Prep: 10 mins · Serves: 2
There is a difference between fresh ginger and dry ginger that most people learn only when they taste it.
Fresh ginger is sharp and immediate. Dry ginger — whole dried pieces, not powder — is slower, deeper, more warming. It builds in the chest instead of the front of the tongue. It is the ginger that actually works when the cold comes.
This kadha uses dry ginger as the base. Lemon adds brightness. Honey rounds it. Three ingredients, and nothing extra needed.
Dry ginger warms from the inside out. You feel it in the chest, not just on the tongue.
What You Need
- 2 cups water
- 4–5 pieces Dry Ginger Flakes (Sendriya Life)
- Juice of half a lemon
- Honey to taste
- A pinch of Himalayan Pink Rock Salt (optional)
How to Make It
- Add the dry ginger flakes to cold water in a saucepan.

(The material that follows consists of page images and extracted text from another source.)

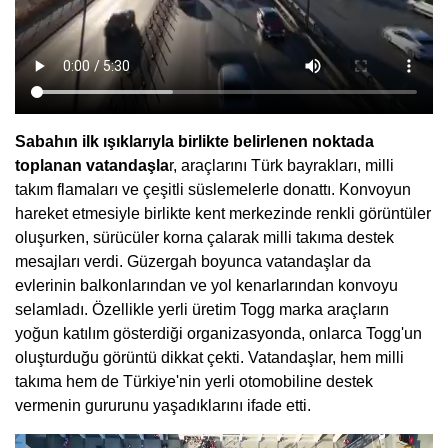
Sabahın ilk ışıklarıyla birlikte belirlenen noktada
toplanan vatandaşla
r, araçlarını Türk bayrakları, milli
takım flamaları ve çeşitli süslemelerle donattı. Konvoyun
hareket etmesiyle birlikte kent merkezinde renkli görüntüler
oluşurken, sürücüler korna çalarak milli takıma destek
mesajları verdi. Güzergah boyunca vatandaşlar da
evlerinin balkonlarından ve yol kenarlarından konvoyu
selamladı. Özellikle yerli üretim Togg marka araçların
yoğun katılım gösterdiği organizasyonda, onlarca Togg'un
oluşturduğu görüntü dikkat çekti. Vatandaşlar, hem milli
takıma hem de Türkiye'nin yerli otomobiline destek
vermenin gururunu yaşadıklarını ifade etti.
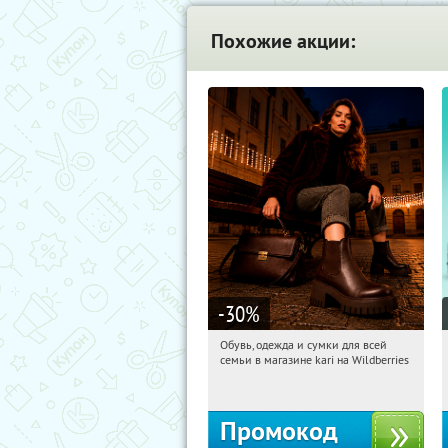
Похожие акции:
-30
%
Обувь, одежда и сумки для всей
20:28:50
Получили:
31
семьи в магазине kari на Wildberries
Россия
Промокод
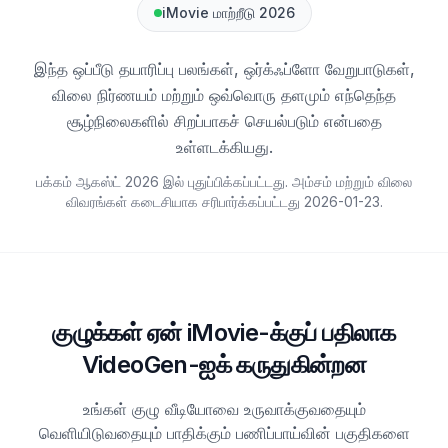
iMovie மாற்றீடு 2026
இந்த ஒப்பீடு தயாரிப்பு பலங்கள், ஒர்க்ஃப்ளோ வேறுபாடுகள்,
விலை நிர்ணயம் மற்றும் ஒவ்வொரு தளமும் எந்தெந்த
சூழ்நிலைகளில் சிறப்பாகச் செயல்படும் என்பதை
உள்ளடக்கியது.
பக்கம் ஆகஸ்ட் 2026 இல் புதுப்பிக்கப்பட்டது. அம்சம் மற்றும் விலை
விவரங்கள் கடைசியாக சரிபார்க்கப்பட்டது
2026-01-23
.
குழுக்கள் ஏன் iMovie-க்குப் பதிலாக
VideoGen-ஐக் கருதுகின்றன
உங்கள் குழு வீடியோவை உருவாக்குவதையும்
வெளியிடுவதையும் பாதிக்கும் பணிப்பாய்வின் பகுதிகளை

Bring to a boil together — this is important, starting cold extracts more.
- Simmer on medium flame for 8–10 minutes. The water will deepen to amber.
- Remove from heat. Strain.
- Add lemon juice. A pinch of salt if you like — it balances the bitterness.
- Add honey once the liquid has cooled slightly. Drink warm.
Why whole flakes, not powder
Ginger powder and ginger flakes are different things. Powder is more convenient but loses its volatiles faster. Whole dried flakes hold their oils longer and release them properly during simmering.
That is why your grandmother kept a piece of dry ginger, not a jar of powder. The piece keeps better. The drink it makes is better.